Segundo o Regimento Interno da Câmara, a ausência prolongada pode levar à cassação por faltas. Durante uma live, o parlamentar disse que conseguirá manter o mandato por pelo menos mais três meses. Eduardo é investigado pelo STF por suposta articulação com o governo norte-americano para pressionar ministros da Corte e interferir na ação penal contra seu pai, o ex-presidente Jair Bolsonaro.

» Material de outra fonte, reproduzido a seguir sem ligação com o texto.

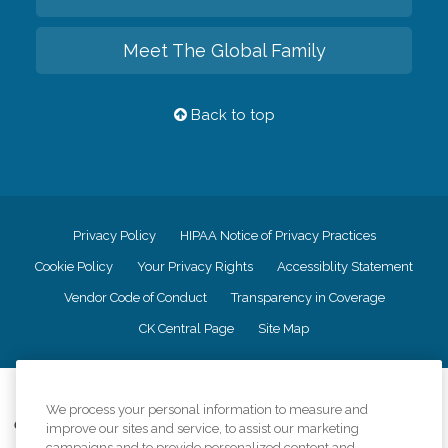
Meet The Global Family
Back to top
Privacy Policy
HIPAA Notice of Privacy Practices
Cookie Policy
Your Privacy Rights
Accessiblity Statement
Vendor Code of Conduct
Transparency in Coverage
CK Central Page
Site Map
©
2026
CK Franchising, Inc.
We process your personal information to measure and
Comfort Keepers adheres to the principles of truth in advertising, and all
improve our sites and service, to assist our marketing
information accurately represents the organizations scope of services
campaigns and to provide personalized content and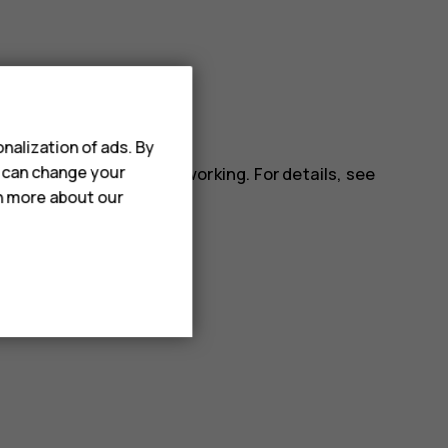
ll apps.
nalization of ads. By
u can change your
installed app may stop working. For details, see
rn more about our
.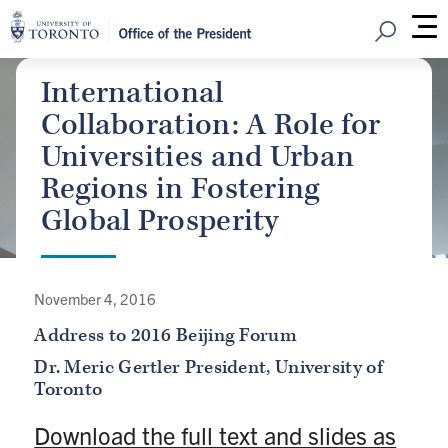
Open Sear
M
International
Collaboration: A Role for
Universities and Urban
Regions in Fostering
Global Prosperity
November 4, 2016
Address to 2016 Beijing Forum
Dr. Meric Gertler
President, University of
Toronto
Download the full text and slides as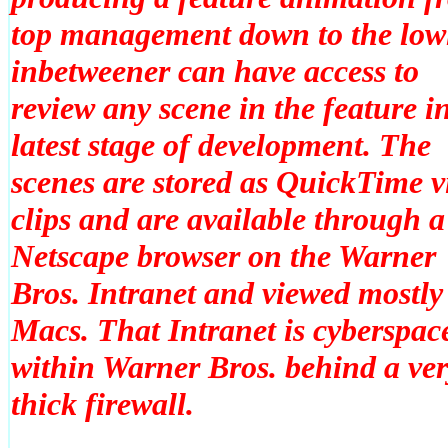
top management down to the lowl
inbetweener can have access to
review
any
scene in the feature in
latest stage of development. The
scenes are stored as QuickTime v
clips and are available through a
Netscape browser on the Warner
Bros. Intranet and viewed mostly
Macs. That Intranet is cyberspac
within Warner Bros. behind a ve
thick firewall.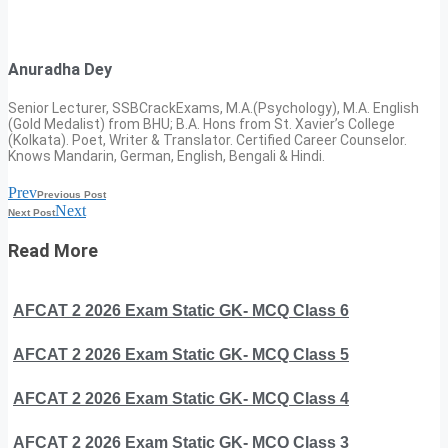
Anuradha Dey
Senior Lecturer, SSBCrackExams, M.A.(Psychology), M.A. English
(Gold Medalist) from BHU; B.A. Hons from St. Xavier’s College
(Kolkata). Poet, Writer & Translator. Certified Career Counselor.
Knows Mandarin, German, English, Bengali & Hindi.
Prev
Previous Post
Next
Next Post
Read More
AFCAT 2 2026 Exam Static GK- MCQ Class 6
AFCAT 2 2026 Exam Static GK- MCQ Class 5
AFCAT 2 2026 Exam Static GK- MCQ Class 4
AFCAT 2 2026 Exam Static GK- MCQ Class 3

Na transmissão, o deputado criticou o ministro Alexandre de Moraes e defendeu a anistia para Bolsonaro, afirmando estar disposto a “ir às últimas consequências”. Moraes incluiu postagens e entrevistas recentes do parlamentar na investigação, sob a alegação de que ele teria intensificado condutas ilícitas.
Na última sexta-feira (18), Jair Bolsonaro foi alvo de nova operação da PF, sendo obrigado a usar tornozeleira eletrônica e cumprir recolhimento domiciliar noturno, por decisão do STF.